Doc Martin's

126 Quincy Rd.
Cheyenne, WY 82009
(307) 632-9970

Tympanystomy Tubes:

(i.e. ventilation tubes or PE tubes as they are called)

Tympanostomy tubes are indicated for chronic fluid behind the eardrums, usually associated with conductive hearing loss. This is a very common procedure done in young children, usually greater than 1 year of age. For those children who have had chronic fluid or infection that does not clear for 3 months they meet the indications for tympanostomy tubes. Usually these are treated with antibiotic therapy by a pediatrician or family practitioners: after a period of three months with no normal ear exam, referral is made to an EAR ,NOSE and THROAT physician. or Otolaryngology's for evaluation and treatment by placement of tubes.

This is done under general anesthetic usually by mask only. This is intended to give just enough anesthesia so the child lies still and is not under any significant discomfort post-operatively treated by non-steroidal anti-inflammatory agents, given in a dose appropriate for the weight. Children normally recover quite quickly with only minimal drainage for 24-48 hours, usually slightly bloody, If you have persistent drainage lasting more than 48 hours, they need to follow up with their surgeon. The most common problem that occurs after tympanostomy tube placement is that children can still get ear infections and this is exemplified by drainage of mucus, us or blood from the ear canal and requires antibiotic therapy and ear drops.



Tympanoplasty:


Tympanoplasty is a procedure performed for the closure of a hole in the tympanic membrane. Common finding is for conductive hearing loss, in association with a hole in the tympanic membrane and recurrent infections usually associated with water exposure into the ear canal. These can be associated with other problems with regards to the ear, that will be discussed at a later time, primarily to do with cholesteatoma.

The tympanoplasty procedure can be done in several fashions. One way is to do a paper patch myringoplasty,and this is commonly done at the time of removal of tympanostomy tubes, where you remove scar tissue from around the hole where the tympanostomy tube was placed and then a cigarette paper patch is placed over the hole after the scar tissue has been removed. This is usually followed at one week post-operatively and every month until paper patch is no longer over where the hole was and the intact tympanic membrane can be visualized. This works in at least 50% of the cases.

If this does not work a formal tympanoplasty can be performed.

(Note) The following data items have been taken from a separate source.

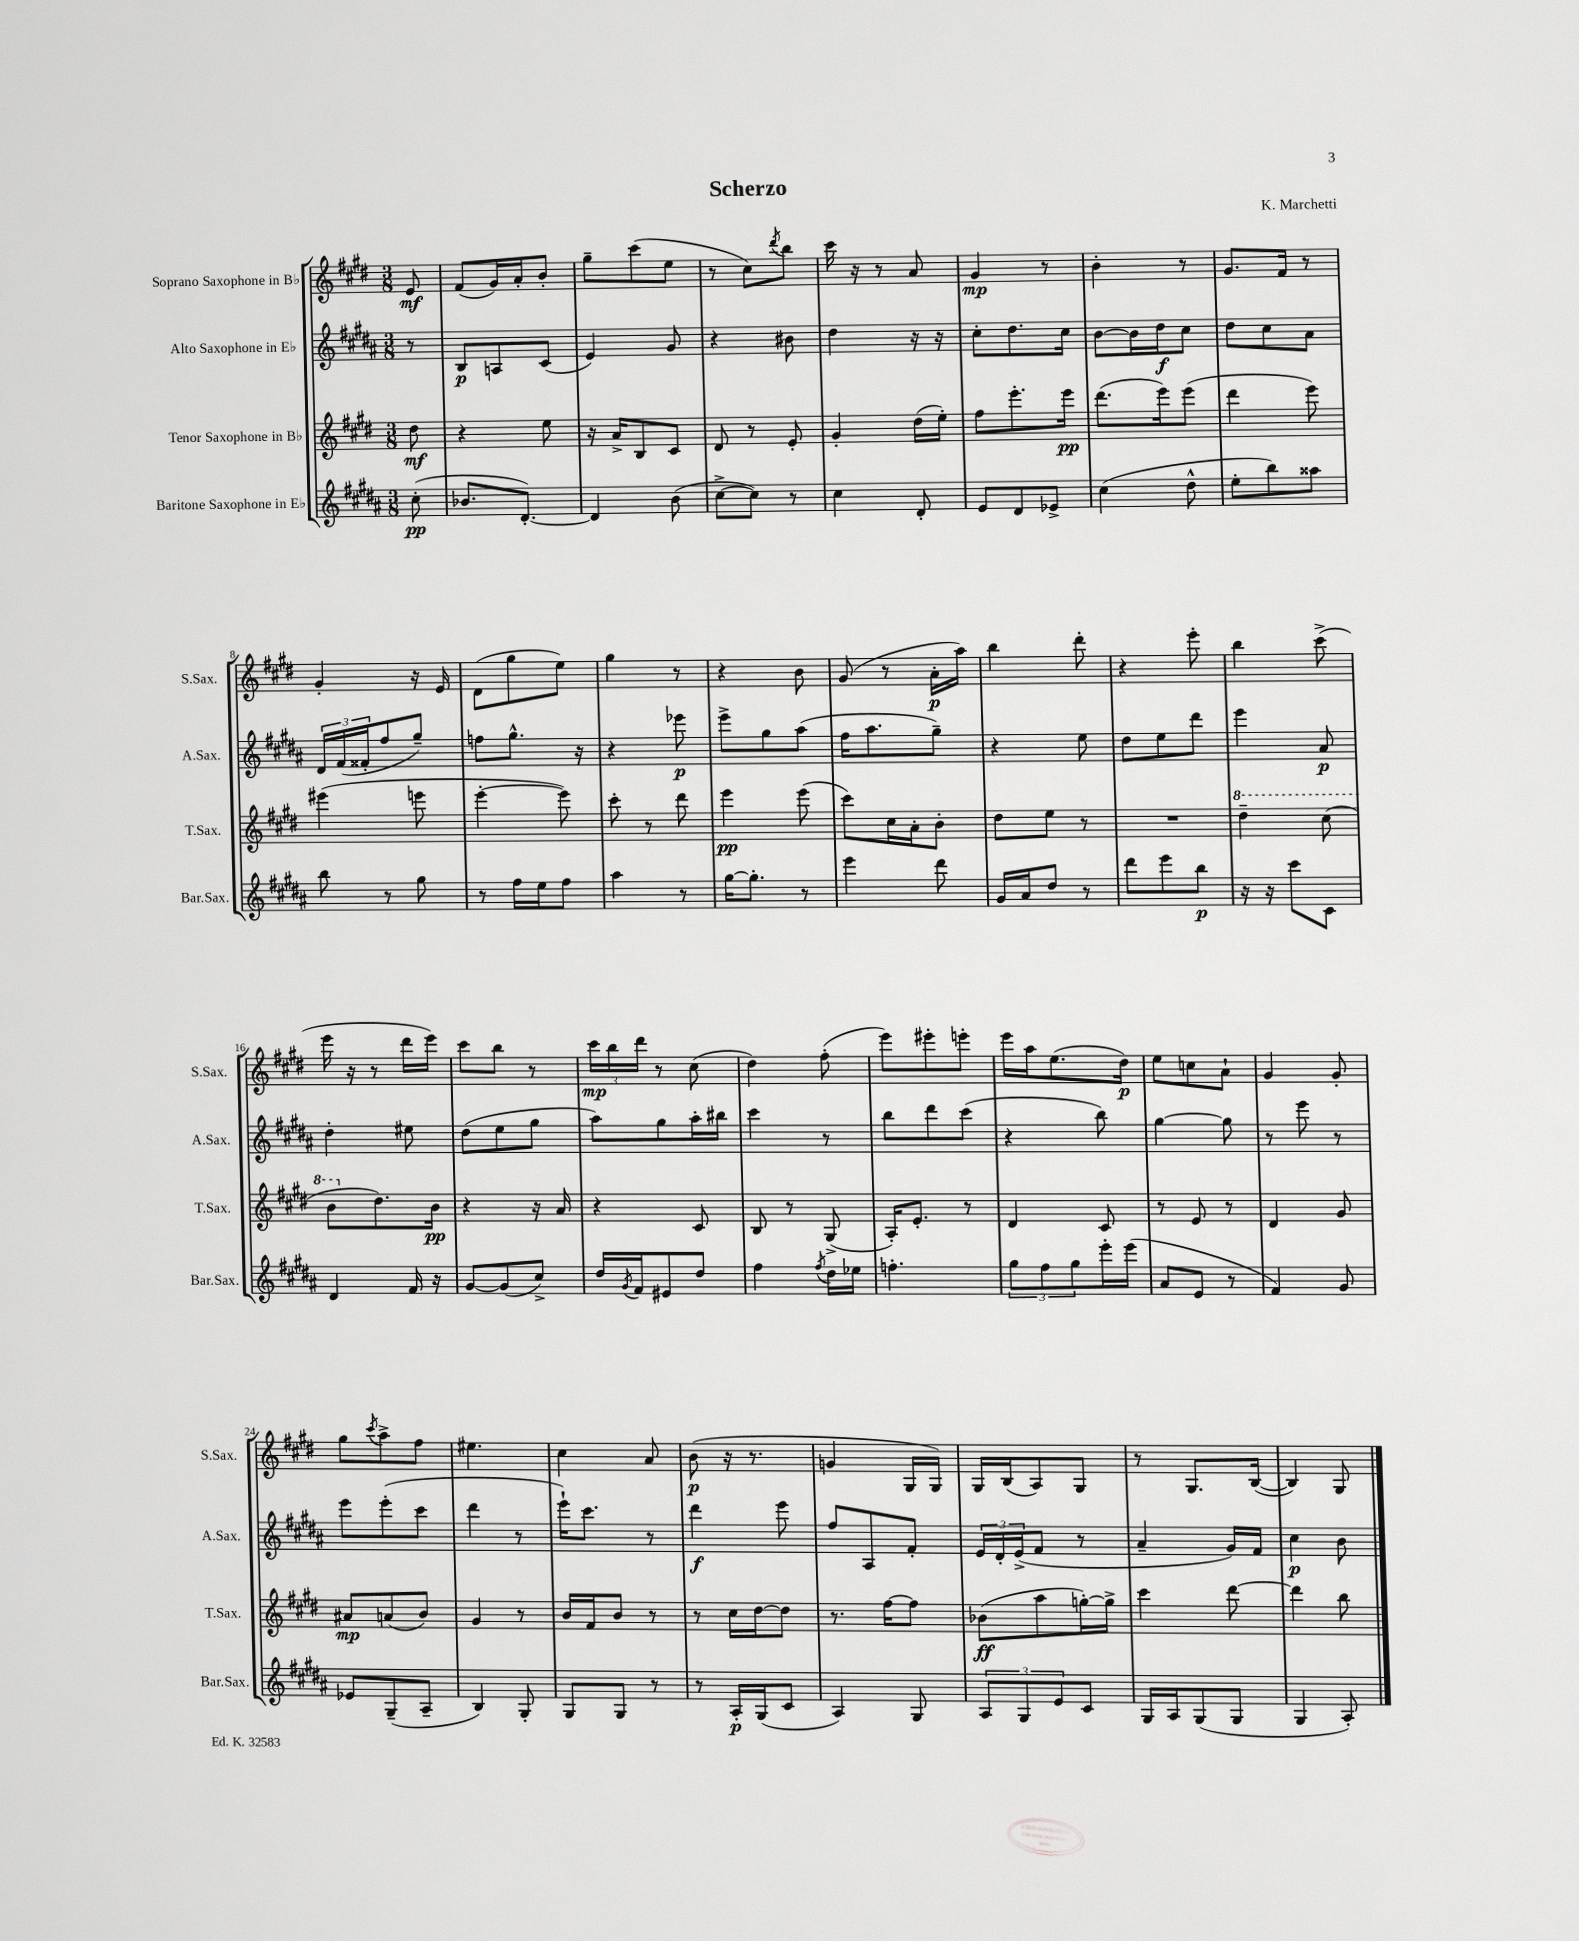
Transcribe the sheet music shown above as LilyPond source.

\header { title = "Scherzo" composer = "K. Marchetti" }
<<
\new StaffGroup <<
\new Staff = "s0" \with { instrumentName = "Soprano Saxophone in Bb" shortInstrumentName = "S.Sax." } {
    \clef treble \key e \major \numericTimeSignature \time 3/8 \partial 8
    e'8\mf |
    fis'8( gis'16) a'16-. b'8-. |
    gis''8-- cis'''8( e''8 |
    r8 cis''8) \acciaccatura { dis'''8 } b''8 |
    cis'''16 r16 r8 a'8 |
    gis'4\mp r8 |
    b'4-. r8 |
    gis'8. fis'16 r8 |
    gis'4-. r16 e'16 |
    dis'8( gis''8 e''8) |
    gis''4 r8 |
    r4 b'8 |
    gis'8( r8 a'16-.\p a''16) |
    b''4 dis'''8-. |
    r4 e'''8-. |
    b''4 cis'''8->( |
    e'''16 r16 r8 dis'''16 e'''16) |
    cis'''8 b''8 r8 |
    \tuplet 3/2 { cis'''16\mp b''16 dis'''16 } r8 cis''8( |
    dis''4) fis''8-.( |
    e'''8) eis'''8-. e'''8-. |
    e'''16 a''16 e''8.( dis''16\p) |
    e''8 c''8 a'8-! |
    gis'4 gis'8-. |
    gis''8 \acciaccatura { cis'''8 } a''8-> fis''8 |
    eis''4. |
    cis''4 a'8 |
    b'8\p( r16 r8. |
    g'4 gis16 gis16) |
    gis16 b16( a8) gis8 |
    r8 gis8. b16~( |
    b4) gis8 \bar "|." |
}
\new Staff = "s1" \with { instrumentName = "Alto Saxophone in Eb" shortInstrumentName = "A.Sax." } {
    \clef treble \key b \major \numericTimeSignature \time 3/8 \partial 8
    r8 |
    b8\p a8 cis'8( |
    e'4) gis'8 |
    r4 bis'8 |
    dis''4 r16 r16 |
    cis''8-. dis''8. cis''16 |
    b'8~ b'16 dis''16\f cis''8 |
    dis''8 cis''8 ais'8 |
    \tuplet 3/2 { dis'16 fis'16( fisis'16-. } fis''8 gis''8--) |
    f''8 gis''8.-^ r16 |
    r4 ees'''8\p |
    e'''8-> gis''8 ais''8( |
    fis''16 ais''8. gis''8--) |
    r4 e''8 |
    dis''8 e''8 dis'''8 |
    e'''4 ais'8\p |
    dis''4-. eis''8 |
    dis''8( e''8 gis''8 |
    ais''8) gis''8 ais''16-. bis''16 |
    cis'''4 r8 |
    b''8 dis'''8 cis'''8( |
    r4 b''8) |
    gis''4~ gis''8 |
    r8 e'''8 r8 |
    e'''8 e'''8-.( cis'''8 |
    dis'''4 r8 |
    e'''16-!) cis'''8. r8 |
    dis'''4\f e'''8 |
    fis''8 ais8 fis'8-. |
    \tuplet 3/2 { e'16 dis'16-. e'16->( } fis'8 r8 |
    ais'4-- gis'16) fis'16 |
    cis''4\p b'8 \bar "|." |
}
\new Staff = "s2" \with { instrumentName = "Tenor Saxophone in Bb" shortInstrumentName = "T.Sax." } {
    \clef treble \key e \major \numericTimeSignature \time 3/8 \partial 8
    dis''8\mf |
    r4 e''8 |
    r16 a'16-> b8 cis'8 |
    dis'8 r8 e'8-. |
    gis'4-. dis''16( e''16-.) |
    fis''8 e'''8.-. e'''16\pp |
    dis'''8.( e'''16) e'''8( |
    dis'''4 e'''8) |
    eis'''4( e'''8 |
    e'''4~-. e'''8) |
    cis'''8-. r8 dis'''8 |
    e'''4\pp e'''8( |
    cis'''8) cis''16 a'16-. b'8-. |
    dis''8 e''8 r8 |
    R4. |
    \ottava #1 dis'''4-- cis'''8( |
    b''8 \ottava #0 dis''8.) b'16\pp |
    r4 r16 a'16 |
    r4 cis'8 |
    b8 r8 gis8->( |
    a16-.) e'8.-. r8 |
    dis'4 cis'8 |
    r8 e'8 r8 |
    dis'4 gis'8 |
    ais'8\mp a'8( b'8) |
    gis'4 r8 |
    b'16 fis'16 b'8 r8 |
    r8 cis''16 dis''16~ dis''8 |
    r8. fis''16~ fis''8 |
    bes'8\ff( a''8 g''16~-.) g''16-> |
    cis'''4 dis'''8~ |
    dis'''4 b''8 \bar "|." |
}
\new Staff = "s3" \with { instrumentName = "Baritone Saxophone in Eb" shortInstrumentName = "Bar.Sax." } {
    \clef treble \key b \major \numericTimeSignature \time 3/8 \partial 8
    cis''8-.\pp( |
    bes'8. dis'8.~-.) |
    dis'4 b'8( |
    cis''8~-> cis''8) r8 |
    cis''4 dis'8-. |
    e'8 dis'8 ees'8-> |
    cis''4( dis''8-^ |
    e''8-. b''8) aisis''8 |
    b''8 r8 gis''8 |
    r8 fis''16 e''16 fis''8 |
    ais''4 r8 |
    gis''16~ gis''8.-. r8 |
    e'''4 dis'''8 |
    gis'16 ais'16 dis''8 r8 |
    dis'''8 e'''8 b''8\p |
    r16 r16 cis'''8 cis'8 |
    dis'4 fis'16 r16 |
    gis'8~ gis'8( cis''8->) |
    dis''16 \acciaccatura { gis'8 } fis'16 eis'8 dis''8 |
    fis''4 \acciaccatura { fis''8 } dis''16 ees''16 |
    f''4.-. |
    \tuplet 3/2 { gis''8 fis''8 gis''8 } e'''16-. e'''16( |
    ais'8 e'8 r8 |
    fis'4) gis'8 |
    ees'8 gis8--( ais8-- |
    b4) gis8-. |
    gis8 gis8 r8 |
    r8 ais16-.\p gis16( cis'8 |
    ais4) gis8 |
    \tuplet 3/2 { ais8 gis8 e'8 } cis'8 |
    gis16 ais16 gis8( gis8 |
    gis4 ais8-.) \bar "|." |
}
>>
>>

A formal tympanoplasty can be done through incisions made in the ear canal, or is done commonly with incisions made in the ear canal and incisions made in the post auricular sulcus, or behind the ear. The incision from behind the ear affords greater visualization during the surgery, and is also used to obtain a tissue graft which is made from the temporal is fascia or the thick lining over the temporal is muscle which is in close approximation with the post auricular incision. This works approximately 90% of patients. The graft is most commonly placed underneath the eardrum with a packing of gel foam material to hold the graft up against the medial wall of the tympanic membrane, in the post-operative period. Additional packing is usually placed in the external auditory canal to hold the ear drum down onto the graft as well.

In the post-operative period there is some bleeding and this is usually dealt with by changing a cotton ball from the area of the opening of the ear canal as needed. Patients are usually seen at one week intervals for 3 visits, to remove all of the gel foam and examine the ear canal after three weeks. Once this is done the patients are usually counseled that the remainder of the gel foam in the middle ear space will dissolve and exit the middle ear space through the Eustachian tube over a period of another month and a half. At two months post operatively the patient should have an audio gram if they have an intact ear drum at that time. If the ear drum is intact at two months the procedure is considered successful. An audio gram is pre-operatively and then again at two months post-operatively to confirm no significant hearing loss has occurred because of the procedure.

This is also to confirm that there is no persistent hearing loss. During the procedure the ear drum is lifted up, the ear bones are examined to make sure they are in contact as they should be. If there is ocular discontinuity, or the bones are not connected as they should be, usually this can be corrected during the surgical procedure for repair of the eardrum depending on where the hole in the ear drum is. If the hole is over where the ear bones make their connections it may be best to do an ocular reconstruction as a second procedure, approximately six months after the initial tympanoplasty. The risk associated with any ear surgery Includes: pain, discomfort, bloody drainage hearing loss which can be conductive or sensorineural. These occur in less than 1/10 of 1% with regards to hearing loss. It is not necessary to have a completely normal appearing middle ear space but it is desirable. It is also desirable that Eustachian tube function is demonstrated when preoperative hearing test is done. This can also be demonstrated in the office by doing a Tybee test.